- _Problemas por resolver_
1. ¿Cómo se titula el libro de Robbie Robertson del que habla el artículo sobre su relación con Martin Scorsese?
2. Traduce al inglés esta oración del artículo sobre Robbie Robertson y Martin Scorsese: "Martin lo llevaba mal con Liza Minnelli, relación iniciada durante el rodaje de New York, New York."

- _Texto del documento_
□ □ □

Un libro póstumo de Robbie Robertson evoca la relación del cabecilla de The Band con el cineasta Martin Scorsese

Diego A. Manrique

Dicen que siempre tendemos a pensar que la hierba del vecino está más verde que la nuestra. Una simpleza pero nos ayuda a intentar entender la fascinación de los músicos por la gente del cine (¡y viceversa!). En Estados Unidos, se publica Insomnia, libro del difunto Robbie Robertson sobre aquel periodo de los años 70 cuando convivía con Martin Scorsese en su casa de Mulholland Drive. Por las noches, funcionaba como un cine club, con películas escogidas por Martin; también era un after, con abundantes estimulantes y música pinchada por Robertson.

Avisemos a los que tiendan a escandalizarse: estas son las aventuras de, vaya, dos solteros con ganas de jarana. Martin lo llevaba mal con Liza Minnelli, relación iniciada durante el rodaje de New York, New York. Robbie ejercía de donjuán entre el florilegio femenino de Hollywood: por aquella casita pasaron Jennifer O’Neill, Tuesday Weld, Geneviève Bujold o Carole Bouquet (se agradece que reconozca que Sophia Loren rechazó sus propuestas).

¿Qué veían uno en el otro? Scorsese, de salud quebradiza, miraba a Robertson como una figura mítica: el rockero que sobrevivió a recorrer antros con el brutal Ronnie Hawkins antes de ascender a la primera división con Bob Dylan y The Band. Para Robbie, culturalmente autodidacta, el mundo del cine era el paraíso prometido: de comprar guiones de segunda mano en librerías especializadas a tratar directamente con los realizadores del Nuevo Hollywood y sus amigos foráneos (Pontecorvo, Leone, Wenders), aparte de estrellas como Robert de Niro, Warren Beatty o Harvey Keitel.

□ □ □

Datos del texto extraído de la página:
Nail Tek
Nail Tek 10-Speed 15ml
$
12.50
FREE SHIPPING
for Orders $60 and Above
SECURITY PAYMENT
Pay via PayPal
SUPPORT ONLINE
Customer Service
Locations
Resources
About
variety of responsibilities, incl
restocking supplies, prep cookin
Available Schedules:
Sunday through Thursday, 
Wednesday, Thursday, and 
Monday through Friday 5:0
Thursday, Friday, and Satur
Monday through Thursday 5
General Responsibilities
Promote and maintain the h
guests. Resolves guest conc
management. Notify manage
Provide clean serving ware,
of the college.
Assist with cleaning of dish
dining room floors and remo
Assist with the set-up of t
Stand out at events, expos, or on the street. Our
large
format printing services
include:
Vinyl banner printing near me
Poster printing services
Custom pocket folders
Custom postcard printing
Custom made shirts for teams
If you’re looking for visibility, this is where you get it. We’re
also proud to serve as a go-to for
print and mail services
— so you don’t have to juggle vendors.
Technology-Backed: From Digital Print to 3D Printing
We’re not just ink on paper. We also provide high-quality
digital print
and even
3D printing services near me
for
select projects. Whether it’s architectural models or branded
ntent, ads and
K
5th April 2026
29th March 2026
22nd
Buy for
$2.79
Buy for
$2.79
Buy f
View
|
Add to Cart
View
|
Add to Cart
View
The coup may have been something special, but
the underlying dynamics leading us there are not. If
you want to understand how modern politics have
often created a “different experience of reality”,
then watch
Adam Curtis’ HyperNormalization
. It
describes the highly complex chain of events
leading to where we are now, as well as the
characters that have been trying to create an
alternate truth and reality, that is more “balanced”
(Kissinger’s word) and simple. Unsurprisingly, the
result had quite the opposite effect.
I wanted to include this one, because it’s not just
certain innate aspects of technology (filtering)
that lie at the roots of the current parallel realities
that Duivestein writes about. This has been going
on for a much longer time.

□ □ □

- _Ejercicio resuelto_
1. Insomnia.

2. Martin was having a hard time with Liza Minnelli, a relationship that had begun during the filming of New York, New York.